Lovelysausagedogscrumpy · 03/05/2025 16:02

MyOliveHelper · 03/05/2025 15:02

I think part of the issue is around the client not liking that food. I think that does give additional context, if only by adding confusion.

How is that relevant if the client was observed eating it ? Care workers are required to make these observations. What - you think the OP made it up just to be racist ?

Lovelysausagedogscrumpy · 03/05/2025 16:03

latetothefisting · 03/05/2025 15:02

but sometimes they ARE in the wrong!

Sometimes people do take offense where none was meant, either because they over-reacted, or misunderstood, or have some communication difficulties (for example autism can sometime make it harder to understand sarcasm or nuance) or there was a different cultural context/language barrier, or because they want to make a point, or whatever.

You can't say that the person making the comment is ALWAYS, "in any situation" automatically in the wrong no matter what, regardless of how innocuous the comment was.

You can't say you'd agree you were in the wrong if you said 'Good morning' to a colleague as you walked into work and they burst into tears and made a complaint about you because they'd just heard a family member had died so it wasn't a good morning for them and so you shouldn't have said that?

Or what about if you used a word that sounds offensive in other languages and a colleague of a different nationality took offence? e.g 'shabby' apparently sounds like the term for 'stupid cunt' in chinese, or 'cookie' 'small penis' in hungarian. If you said to your colleague 'Do you want a cookie?' and they made a sexual harassment complaint about you, would you really hold your hands up and say 'Of course that is completely my fault, I should have known how every single word could be interpreted in every other language in the world, I will never use the word cookie again, in fact I'll never speak in front of anyone whom I can't guarantee might not have the exact same understanding of language as me.' (which means I can never speak).

If offence isn't intended then the offence does originate from the person who has interpreted it as offensive. It might be an honest mistake but that doesn't mean that the speaker has to take responsibility for it.

Edited

This.

Lovelysausagedogscrumpy · 03/05/2025 16:03

JHound · 03/05/2025 14:47

The comments on this thread though….it’s like reading a discussion on a Men’s Reddit forum about sexism.

In what way ?

Lovelysausagedogscrumpy · 03/05/2025 16:06

JHound · 03/05/2025 13:42

You can be racist and have mixed race children.

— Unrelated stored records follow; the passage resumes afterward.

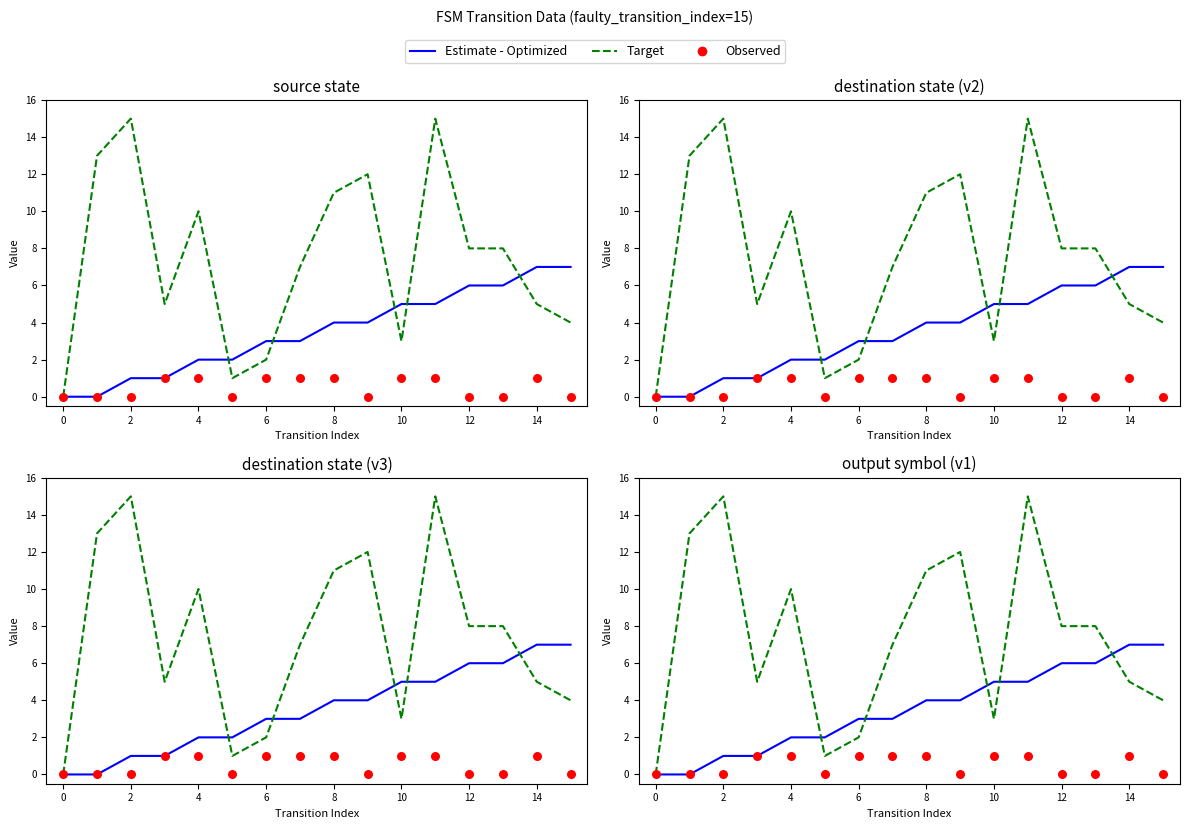

At which category is the sum across all series the highest?

11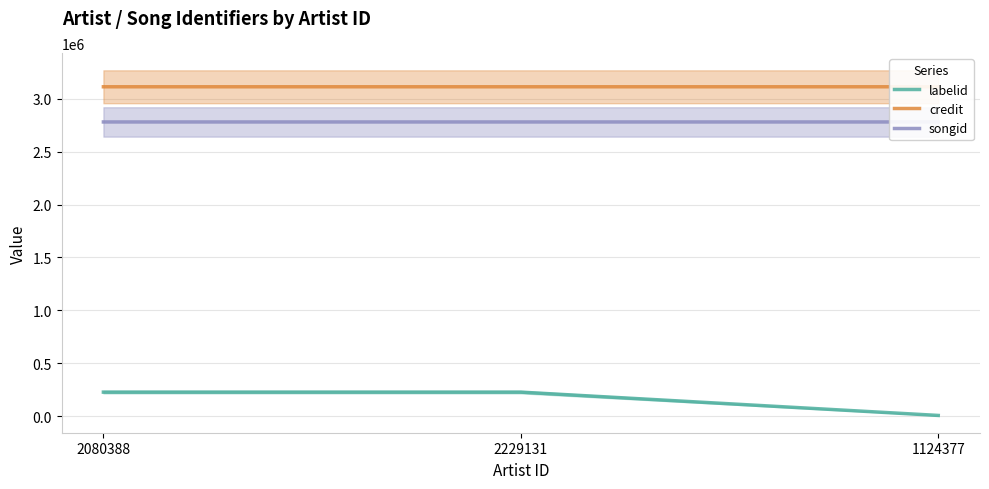

What is the total value across all series at 2080388?

6120513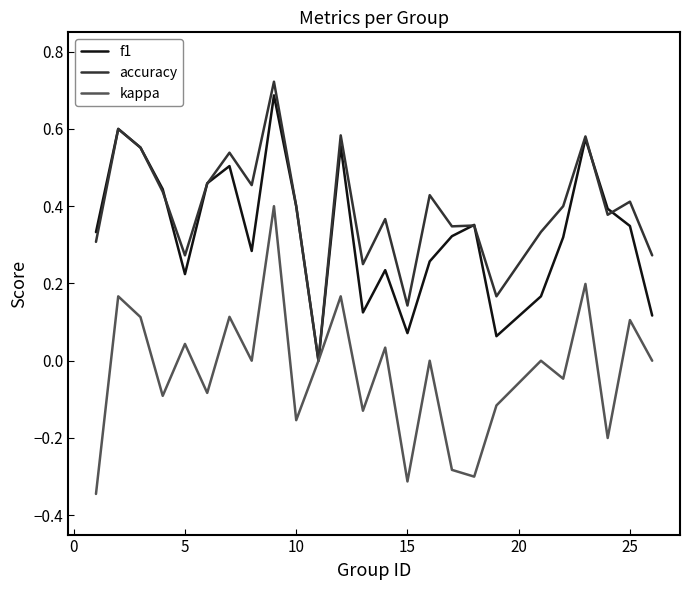

Which series has the largest total across all categories?

accuracy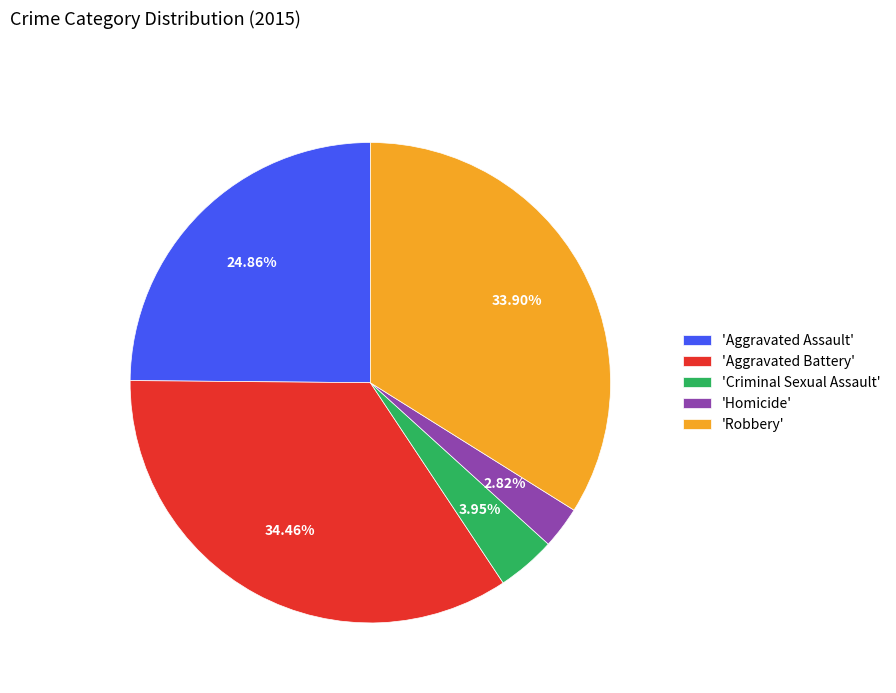

How many segments does this pie chart have?

5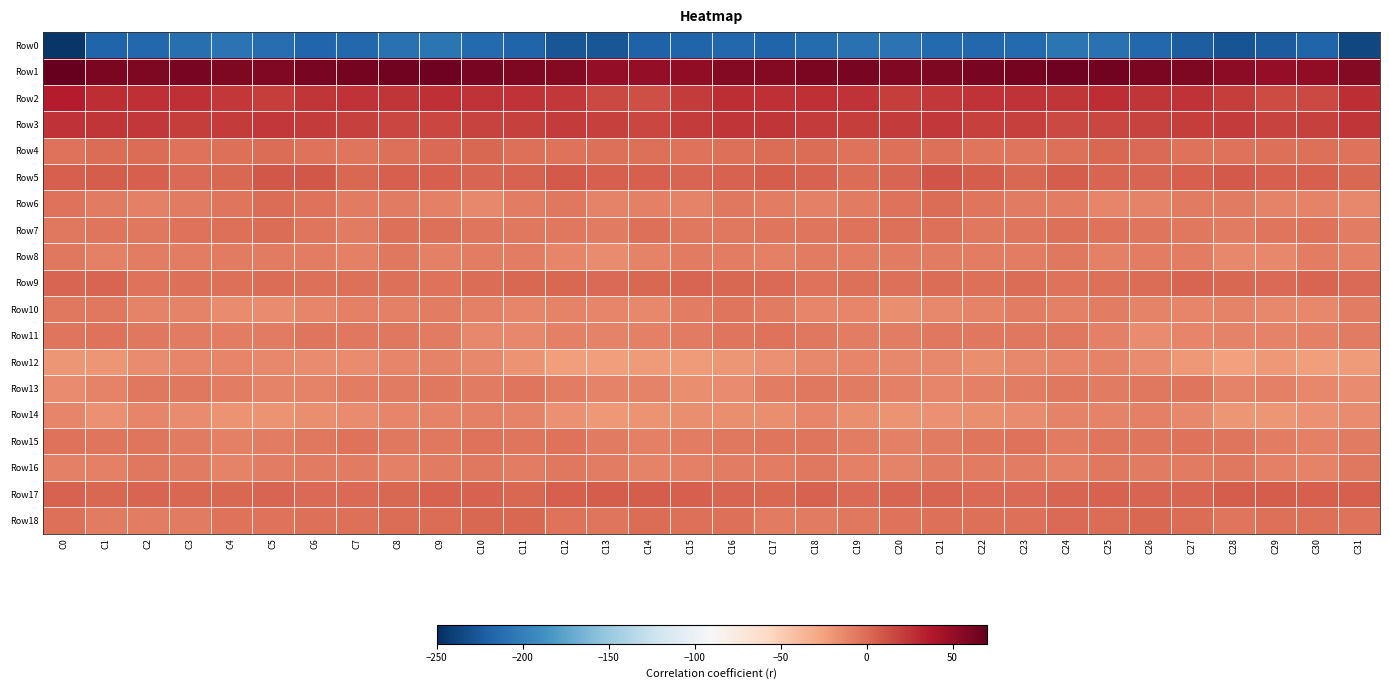

How many categories are shown in the chart?

32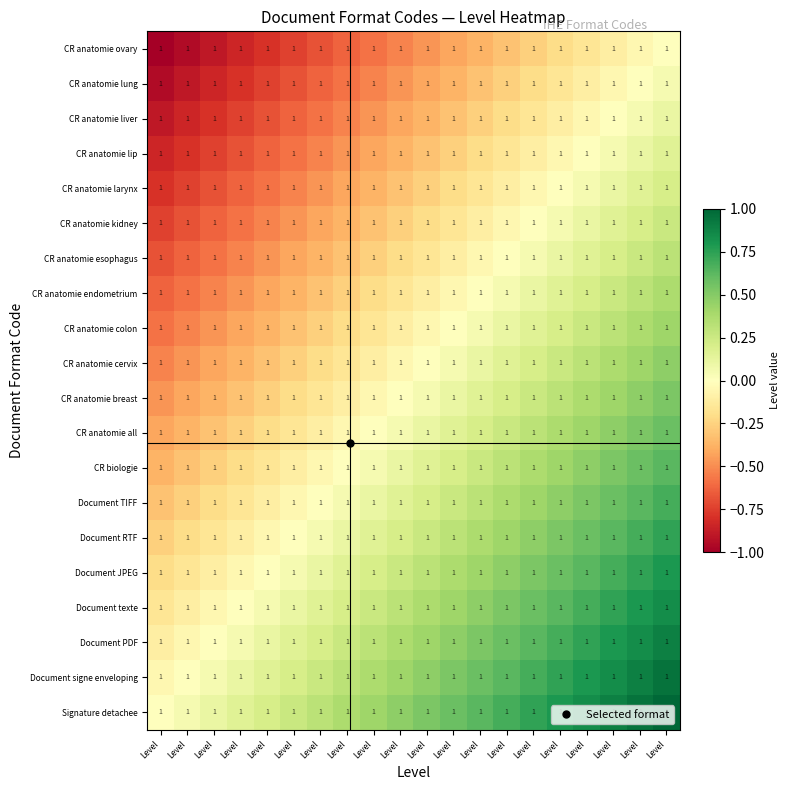

At which category does the chart reach its peak across all series?

Level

You can also have mixed race children and a black partner and not be racist.

Helloworlditsmeagain · 03/05/2025 16:07

Who gave her the watermelon? Was she asked if she wanted some or was it just put in front of her? To understand why her client felt offended you have to know what led up to it. Is the op approachable and caring or was she there to tick a box and move on.

Lovelysausagedogscrumpy · 03/05/2025 16:09

JHound · 03/05/2025 13:41

Had they eaten watermelon?

Why would the OP say they had eaten watermelon if they hadn’t ? This is the problem I have with the whole thread. So many posters coming from the position that OP must be lying and there must be more to it for it to be escalated. Why didn’t the client tackle OP head on if they were so offended by something she said. Why wait and be polite during the encounter and then make a complaint to the employer ? In that situation I would at least want to verify that OP meant whatever she said in the context in which it was taken. It’s akin to a kangaroo court. OP has to accept that she was perceived as racist even though the thought had never entered her head.

Illprobqblychangemynameagain · 03/05/2025 16:10

missmollygreen · 02/05/2025 20:21

"im not racist, I have black friends"
Sounds like a meme to me. I would NOT say that you cant be racist as you have black family.

I personally feel like if the fanily are her children.... then yes she can say that. If she was racist she wouldn't of chosen to have black children surely?